----- Dataset content
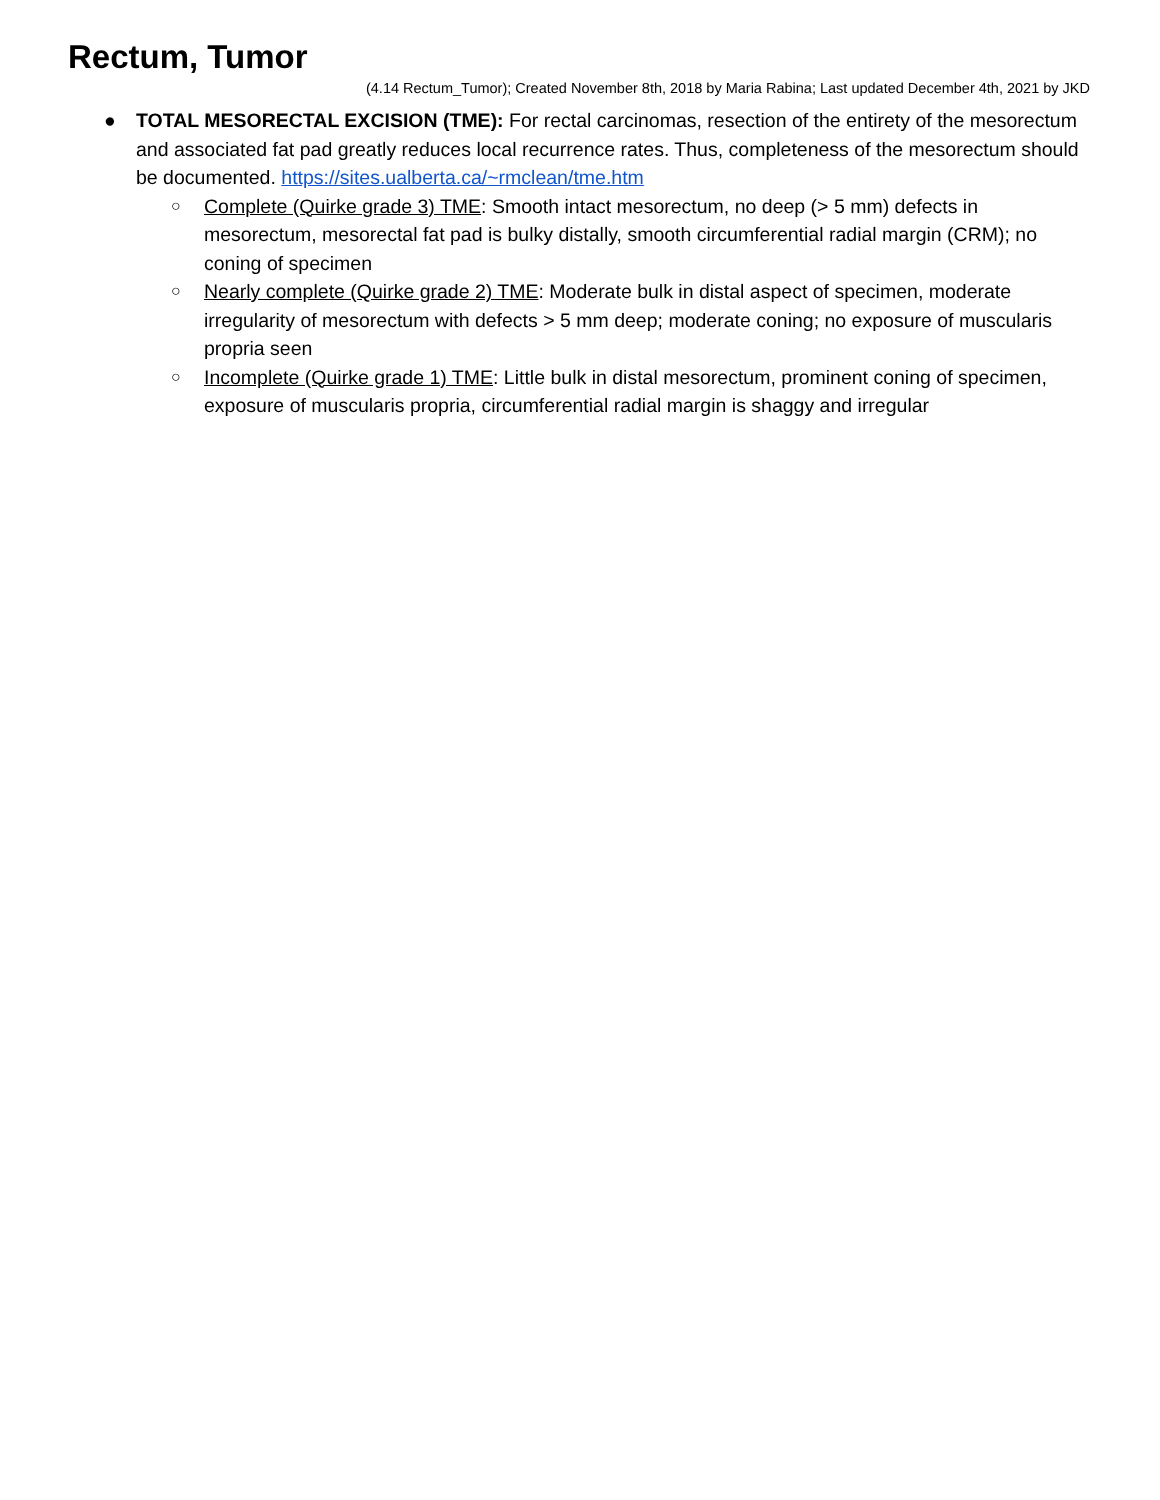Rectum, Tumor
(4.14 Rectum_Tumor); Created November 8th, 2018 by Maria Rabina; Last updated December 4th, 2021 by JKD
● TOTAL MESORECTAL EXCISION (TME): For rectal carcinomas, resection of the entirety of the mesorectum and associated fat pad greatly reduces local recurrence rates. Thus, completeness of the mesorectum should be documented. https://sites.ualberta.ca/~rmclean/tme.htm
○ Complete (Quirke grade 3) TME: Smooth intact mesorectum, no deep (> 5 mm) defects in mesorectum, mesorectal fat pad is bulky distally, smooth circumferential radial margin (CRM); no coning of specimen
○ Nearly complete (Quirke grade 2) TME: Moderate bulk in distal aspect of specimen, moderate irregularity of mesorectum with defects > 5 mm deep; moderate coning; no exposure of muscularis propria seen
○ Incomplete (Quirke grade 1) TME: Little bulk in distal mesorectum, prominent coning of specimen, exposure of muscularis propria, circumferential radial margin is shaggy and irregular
----------
What needs to be done –
Locate the line that contains "muscularis propria seen", then please quote it and every line after it to the end of the entries above, exactly and with nothing else.

Solved problem –
○ Nearly complete (Quirke grade 2) TME: Moderate bulk in distal aspect of specimen, moderate irregularity of mesorectum with defects > 5 mm deep; moderate coning; no exposure of muscularis propria seen
○ Incomplete (Quirke grade 1) TME: Little bulk in distal mesorectum, prominent coning of specimen, exposure of muscularis propria, circumferential radial margin is shaggy and irregular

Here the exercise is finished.